Private Sub CommandButton2_Click() Dim myWord As Object Dim myWordDoc As Object Dim myExcel As Object Set myExcel = CreateObject("Excel.Application") Set myWord = CreateObject("Word.Application") myExcel.WorkBooks.Open ("K:\Excel_Word_VBA_Tips\Excel_Word連携VBA.xlsm") myExcel.Sheets("6年生得点").Range("A1:B6").Copy Set myWordDoc = myWord.Documents.Add myWord.Visible = True myWordDoc.ActiveWindow.Selection.PasteExcelTable True, False, False myExcel.Application.CutCopyMode = False Set myExcel = Nothing Set myWord = Nothing Set myWordDoc = Nothing End Sub
Object型の変数myWordを宣言し、同じくObject型の変数、myWordDocとmyExcelを宣言しておく(2〜4行目)。
CreateObject関数でExcel.Applicationオブジェクトへの参照を作成する(6行目)。同じくCreateObject関数でWord.Applicationオブジェクトへの参照を作成する(7行目)。
Openメソッドで「K:\Excel_Word_VBA_Tips\Excel_Word連携VBA.xlsm」ファイルを開く(8行目)。
フォルダー名は、各自のフォルダー名と読み替えてほしい。Excelの「6年生得点」というシートの「A1:B6」の範囲(表の範囲)をコピーする(10行目)。
Documents.Addメソッドで、新しい空のドキュメントを作成し、変数myWordDocにセットする(11行目)。
新しい空のドキュメントを表示する(12行目)。13行目で、Excelでコピーした表を貼り付ける。Selection.PasteExcelTableメソッドの書式は下記の通り。
Selection.PasteExcelTable(LinkedToExcel,WordFomatting,RTF)
「LinkedToExcel(必須)」には、ブール型の値を指定する。Trueを指定すると、貼り付ける表は元のExcelの表とリンクされ、Excelの表が変更されると、Wordの表も変更される。
今回は、Trueを指定しているので、Excelの表の値を変更すると、Wordの表にその変更が反映される。
「WordFomatting(必須)」にはブール値を指定する。Trueを指定するとWord文書の書式が適用され、Falseを指定すると、Excelに指定していた書式が設定される。

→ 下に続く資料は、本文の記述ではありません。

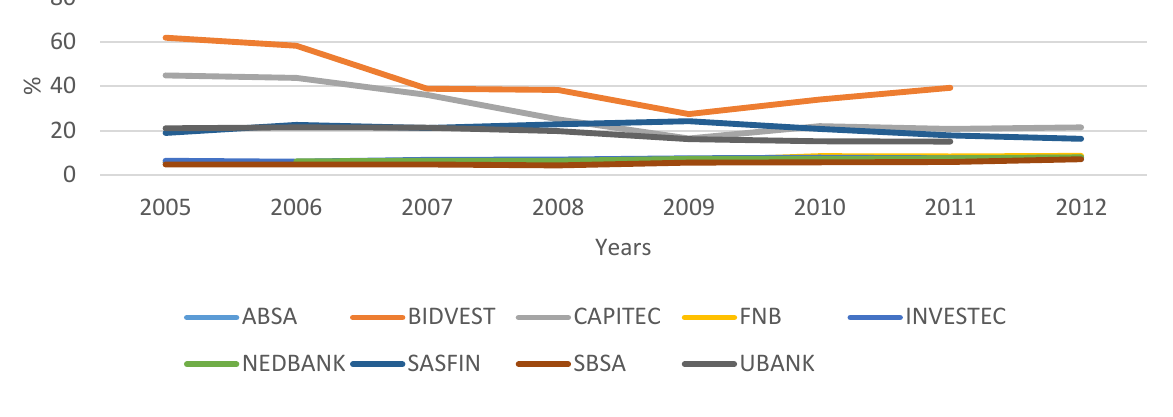
Figure 3. Capitalization (Equity ratio)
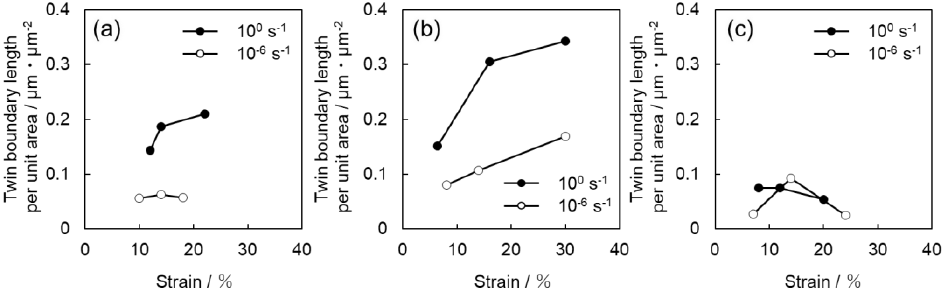
Figure 8. Strain dependence of the twin boundary length per unit area for ( a ) Ti-210, ( b ) Ti-30, and ( c ) Ti-5.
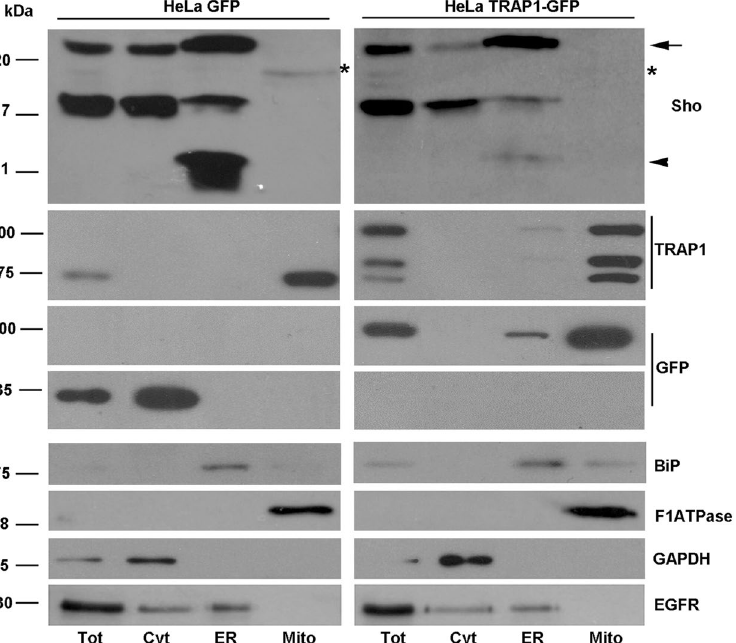
Figure 5. TRAP1 over-expression affects Sho maturation and its targeting to mitochondria. HeLa GFP (control) and HeLa TRAP1-GFP cells (Tetracycline induced TRAP1 over-expressing cells) were subjected to fractionation assay as in Fig. 2. Note the presence of the 18 kDa (asterisk) only in the mitochondria of HeLa GFP cells. The arrow marks the mature isoform and the arrowhead marks the 14 kDa isoform of Sho. The same membranes probed with anti-Sho SPRN-R12 Ab were probed with anti-TRAP1 and anti-GFP Abs. The band between 75 kDa/100 kDa could correspond to cleavage product of the TRAP1-GFP. Anti-BiP, anti-F1ATPase, anti-GAPDH antibodies were used as control of the fractionation assay. The presence of the EGFR (epidermal growth factor receptor) into the cytosolic fraction, could indicate the presence of plasma membrane pieces in the cytosolic fraction.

「RTF(必須)」にはブール値を指定する。Trueを指定すると、リッチテキストとしてExcelの表が貼り付けられ、Falseをしていると、HTML形式としてExcelの表が貼り付けられる。
Application.CutCopyModeプロパティにFalseを指定し(15行目)、Excelの表を選択した場合に表示される、周囲の破線を解除する。
myExcel、myWord、myWordDocの全ての関連付けを解放する(16〜18行目)。
では、これで実行してみよう。必ず、「デザインモード」はオフにしてボタンをクリックする。すると図3のように、Word内にExcelの表が貼り付けられる。
それでは、図1の国語の得点を「90.5」から「95.5」に変更してみよう。Excelの表を変更する。しかし、Excelの表の国語の得点を「95.5」に変更してもリアルタイムには変更は反映されない。実際にはリアルタイムに値を反映させる方法があるので、その方法を解説しよう。
Excelの国語の得点を変更した後、Word文書の上でマウスの右クリックをする、すると表の内容が選択状態になり、「リンク先の更新」というメニューが表示される(図4)。
「リンク先の更新」をクリックすると、図5のように「国語」の得点が、Excelで指定した得点に変更する。
この方法で、Excelで変更した値がWordの表に反映されるのだが、実際には、図4のような手順を踏まなくても、Excel側で、値を更新した後に「リターンキー」をたたくだけで、リアルタイムにWordの表に、変更した値が反映されるのだ。
メニューでも値の更新が可能であることを示すために、図4を掲載しておいた。